Aujourd'hui, « la pharmacie 3.0 n'est pas de la science-fiction. Le virage numérique de l'officine a commencé mais le nombre de pharmacies impliquées reste limité », a constaté Hélène Charrondière. Par exemple, « très peu d'officines en France possèdent un site d'information », puisque seulement 2 000 à 5 000 possèdent un site vitrine. Quant à la vente en ligne, « on estime à environ 500 le nombre de pharmacies qui ont une activité réelle de e-commerce. Mais la moitié d'entre elles ne vend qu'un produit par mois »... Et lorsqu'on parle uniquement de vente en ligne de médicaments, « la proportion est encore plus faible : moins de 300 pharmacies, selon les chiffres ordinaux, ont demandé une autorisation » et « à peine une dizaine » aurait une activité significative. Pour autant, Hélène Charrondière estime les pharmaciens tout à fait légitimes à se positionner sur les objets connectés.

Relais de croissance

Caroline Blochet, présidente de Medissimo, et Thierry Chapusot, président du directoire du Groupe Welcoop, ne l'ont pas contredit. Ces deux sociétés commercialisent en effet chacune un pilulier connecté – l'exemple type de l'objet connecté en santé –, respectivement baptisé Imédipac et DO-Pill. Tous deux ont rappelé que « ces outils, certes connectés, ne sont que des outils, pour reprendre les termes de Thierry Chapusot. Ils nécessitent un accompagnement ». Selon l'économiste de la santé Jean-Jacques Zambrowski, le « vrai problème que posent les objets connectés n'est pas l'objet mais ses données : qui les reçoit ? qui les stocke ? » Les pharmaciens présents dans la salle ont également soulevé la question de leur prise en charge, à laquelle Caroline Blochet a répondu : « si l'usage en vaut la peine, le patient le financera ». « Une partie des Français sont prêts à acheter. Ce sont les pharmaciens qui ne sont pas prêts à vendre », a fait remarquer Thierry Chapusot. Ajoutant que l'État prendra en charge ces objets s'il constate qu'ils permettent de réaliser des économies. C'est pourquoi le Groupe Welcoop a lancé une étude médico-économique avec les centres hospitalo-universitaires de Nancy, de Lille et de Bordeaux dont les résultats pourraient être connus dans vingt-quatre mois et qui pourraient justement ouvrir la voie à un remboursement.
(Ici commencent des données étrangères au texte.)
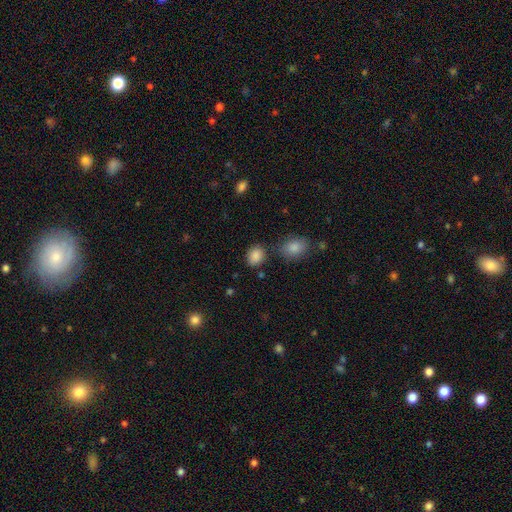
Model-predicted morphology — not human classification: Smooth or featured?
  - smooth: 87% *
  - star or artifact: 9%
  - featured or disk: 4%
How rounded?
  - round: 51% *
  - in between: 48%
  - cigar-shaped: 1%
Merging?
  - none: 78% *
  - minor disturbance: 12%
  - merger: 6%
  - major disturbance: 4%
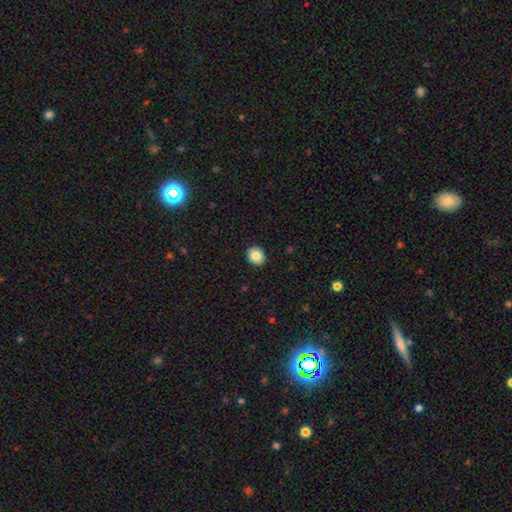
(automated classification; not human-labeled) Smooth or featured? smooth (84%)
How rounded? round (66%)
Merging? none (91%)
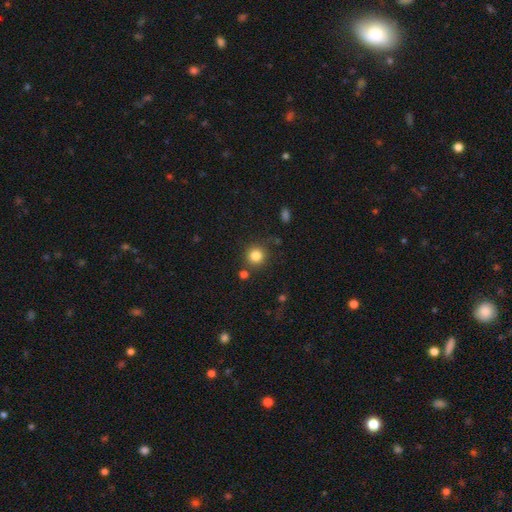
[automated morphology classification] Q: Smooth or featured?
A: smooth (83%); runner-up: star or artifact (11%)
Q: How rounded?
A: round (92%); runner-up: in between (7%)
Q: Merging?
A: none (81%); runner-up: minor disturbance (9%)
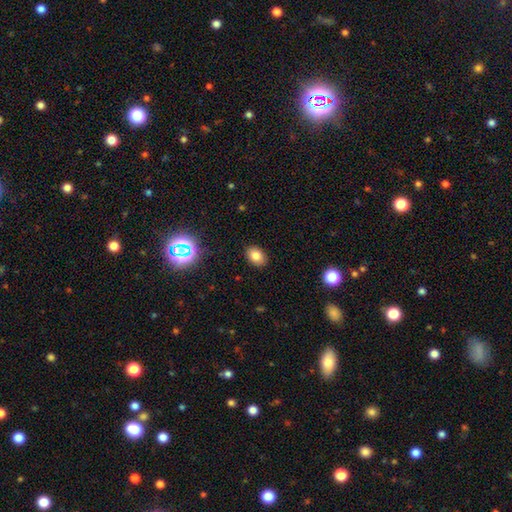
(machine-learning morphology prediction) smooth-or-featured: smooth: 81% | star or artifact: 12% | featured or disk: 7%
  how-rounded: in between: 77% | round: 22% | cigar-shaped: 1%
  merging: none: 89% | minor disturbance: 8% | major disturbance: 2% | merger: 1%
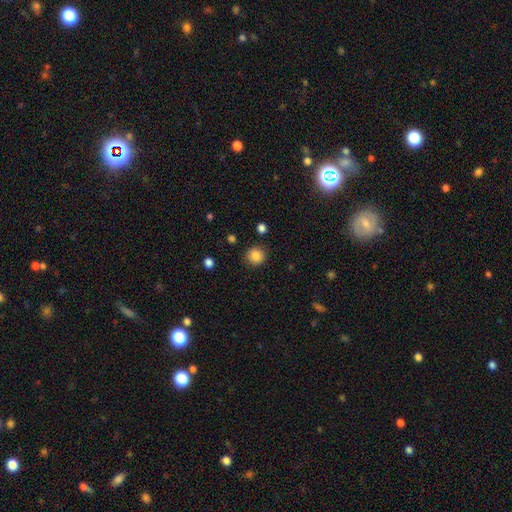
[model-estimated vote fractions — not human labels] smooth 86%, star or artifact 10%, featured or disk 4%. Down the decision tree: how rounded — round (91%); merging — none (88%).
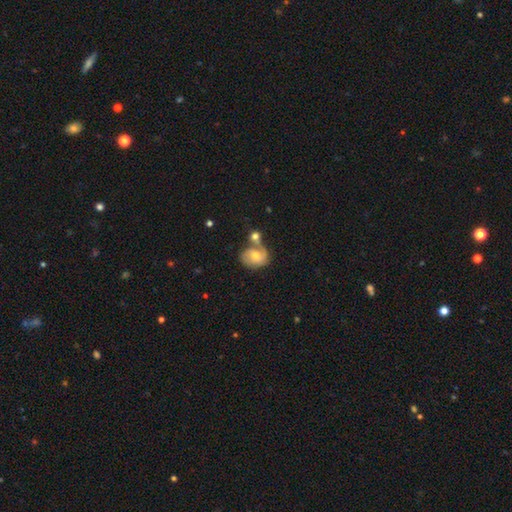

Objets connectés, robotisation, automatisation... Si le secrétaire général de la FSPF Claude Baroukh connaît « les problèmes de trésorerie des officines, peu propices aux investissements, néanmoins les pharmaciens ont intérêt à développer rapidement ces axes de différenciation à haute valeur ajoutée ». Il enjoint ainsi les pharmaciens à « sortir de leur zone de confort en s'adaptant » à ce virage digital. À titre d'exemple, il estime que « la télémédecine par le biais des pharmacies rurales est un formidable débouché pour les pharmaciens. La profession doit [donc] relever ce défi » et l'État, de son côté, aider les pharmaciens « en intégrant ce relais de croissance à leur monopole ».